A total of 4,821 applications had been fully processed by the end of October 2020, compared to the total 9,332 applications decided in 2019.
It is understood a number of applicants who have been waiting over a year for their application to be processed received a letter from the department in recent weeks stating the process of ensuring applicants are of “good character” can take a “considerable period of time” and that there is “always a proportion of cases that take longer than the norm to process”.
The department told The Irish Times that the longer wait time for applications to be processed should be viewed in the context of the “significant disruption to normal processing experienced due to the High Court challenge on continuous residency in 2019” and the “ongoing staffing restrictions that have been in place since March due to Covid-19”.
It said immigration services has not suspended the receipt or processing of applications at any point during the pandemic but that process rates have been “negatively impacted” by Covid-19 restrictions.
Citizenship ceremonies were put on hold for five months last year after High Court judge Mr Justice Max Barrett ruled that any person applying for Irish citizenship could not spend a day outside Ireland in the year before applying.
Last November, the Court of Appeal overturned the ruling that applicants needed unbroken residence for an entire year in Ireland. The incident resulted in a backlog of 20,500 people by December 2019 who were waiting to be sworn in as Irish citizens by a judge.

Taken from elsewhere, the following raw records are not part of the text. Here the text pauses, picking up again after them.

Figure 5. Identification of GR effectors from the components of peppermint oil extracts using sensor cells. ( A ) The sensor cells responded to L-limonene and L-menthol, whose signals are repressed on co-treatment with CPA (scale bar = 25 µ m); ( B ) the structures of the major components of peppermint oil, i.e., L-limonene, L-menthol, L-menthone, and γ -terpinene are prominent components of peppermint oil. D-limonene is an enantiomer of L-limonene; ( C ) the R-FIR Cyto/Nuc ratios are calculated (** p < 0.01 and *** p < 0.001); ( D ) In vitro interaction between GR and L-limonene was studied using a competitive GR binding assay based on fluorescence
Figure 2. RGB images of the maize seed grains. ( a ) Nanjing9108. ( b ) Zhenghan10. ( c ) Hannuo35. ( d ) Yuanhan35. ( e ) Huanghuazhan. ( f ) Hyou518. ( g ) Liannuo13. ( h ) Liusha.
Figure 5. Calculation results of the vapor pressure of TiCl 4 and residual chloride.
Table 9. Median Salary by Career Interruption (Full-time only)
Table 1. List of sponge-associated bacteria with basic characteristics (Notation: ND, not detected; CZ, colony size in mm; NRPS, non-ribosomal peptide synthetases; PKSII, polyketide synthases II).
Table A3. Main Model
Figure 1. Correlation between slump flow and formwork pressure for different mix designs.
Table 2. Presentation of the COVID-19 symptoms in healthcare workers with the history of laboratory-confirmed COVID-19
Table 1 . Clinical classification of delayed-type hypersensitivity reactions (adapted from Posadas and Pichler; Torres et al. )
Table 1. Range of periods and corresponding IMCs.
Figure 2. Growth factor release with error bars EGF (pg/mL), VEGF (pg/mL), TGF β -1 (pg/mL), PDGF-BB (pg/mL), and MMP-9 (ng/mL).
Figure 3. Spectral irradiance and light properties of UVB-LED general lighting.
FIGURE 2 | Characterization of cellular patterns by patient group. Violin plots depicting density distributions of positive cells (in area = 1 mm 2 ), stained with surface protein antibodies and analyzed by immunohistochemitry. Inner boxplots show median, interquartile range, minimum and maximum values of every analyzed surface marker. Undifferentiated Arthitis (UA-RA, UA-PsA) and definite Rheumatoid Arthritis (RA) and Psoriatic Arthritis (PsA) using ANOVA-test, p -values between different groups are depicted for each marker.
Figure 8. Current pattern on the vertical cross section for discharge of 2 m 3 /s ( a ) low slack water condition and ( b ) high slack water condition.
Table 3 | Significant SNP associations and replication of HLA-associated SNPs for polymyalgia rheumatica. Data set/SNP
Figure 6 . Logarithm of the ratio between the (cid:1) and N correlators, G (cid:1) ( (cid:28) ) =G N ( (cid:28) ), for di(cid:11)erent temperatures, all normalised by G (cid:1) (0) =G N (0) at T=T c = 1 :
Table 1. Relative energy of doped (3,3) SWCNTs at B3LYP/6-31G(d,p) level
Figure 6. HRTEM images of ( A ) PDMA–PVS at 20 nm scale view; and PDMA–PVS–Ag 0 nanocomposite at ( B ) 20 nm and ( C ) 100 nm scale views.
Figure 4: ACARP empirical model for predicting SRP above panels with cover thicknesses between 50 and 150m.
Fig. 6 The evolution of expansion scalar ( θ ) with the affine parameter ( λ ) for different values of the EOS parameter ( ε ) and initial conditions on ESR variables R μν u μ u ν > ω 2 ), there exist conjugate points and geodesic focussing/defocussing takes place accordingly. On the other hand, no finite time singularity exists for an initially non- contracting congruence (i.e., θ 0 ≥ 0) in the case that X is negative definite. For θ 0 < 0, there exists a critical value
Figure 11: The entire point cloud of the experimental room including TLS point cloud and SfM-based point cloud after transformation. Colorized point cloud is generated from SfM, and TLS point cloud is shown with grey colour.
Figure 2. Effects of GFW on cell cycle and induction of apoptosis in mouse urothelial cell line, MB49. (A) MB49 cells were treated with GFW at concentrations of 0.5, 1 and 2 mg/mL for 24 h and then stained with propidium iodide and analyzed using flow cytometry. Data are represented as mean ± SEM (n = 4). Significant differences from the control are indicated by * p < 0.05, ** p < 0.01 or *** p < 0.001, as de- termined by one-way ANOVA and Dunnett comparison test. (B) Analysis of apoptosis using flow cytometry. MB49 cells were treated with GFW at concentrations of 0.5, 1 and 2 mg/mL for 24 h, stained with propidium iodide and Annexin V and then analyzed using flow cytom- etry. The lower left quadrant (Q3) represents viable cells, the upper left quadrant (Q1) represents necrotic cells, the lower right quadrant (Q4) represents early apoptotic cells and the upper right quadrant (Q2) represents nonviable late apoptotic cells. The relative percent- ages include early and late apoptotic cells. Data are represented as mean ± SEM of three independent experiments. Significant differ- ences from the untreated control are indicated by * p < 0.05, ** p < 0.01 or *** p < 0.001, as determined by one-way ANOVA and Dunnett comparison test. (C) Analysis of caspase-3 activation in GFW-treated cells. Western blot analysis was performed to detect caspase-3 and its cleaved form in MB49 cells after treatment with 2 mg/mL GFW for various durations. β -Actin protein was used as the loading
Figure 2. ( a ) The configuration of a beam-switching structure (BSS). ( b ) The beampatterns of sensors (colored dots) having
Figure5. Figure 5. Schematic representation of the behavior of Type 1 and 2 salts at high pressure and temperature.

The department noted that a “significant proportion” of applications would have been completed during 2020 were it not for the impact of Covid-19 which has meant no in-person citizenship ceremonies have taken place in the past eight months.
The last citizenship ceremonies, held in early March, saw 5,000 people from 135 countries welcomed as Irish citizens. A virtual ceremony was held in July but the minister for justice said future events of this sort would not be “feasible” because of the high demand.
Ms McEntee announced in October that citizenship ceremonies would be temporarily replaced with a requirement for citizenship applicants to sign an affidavit declaring loyalty to the State.
A spokesman for the Department of Justice said the new system is expected to become operational in early 2021 once the minister has signed a statutory instrument to the Irish Nationality and Citizenship Act 1956. Once the system is in use, around 5,000 people will be able to conclude their citizenship journey, he said.
Information on this new system will be posted on the immigration services delivery website “when appropriate” and in-person citizenship ceremonies will resume once circumstances allow, he added.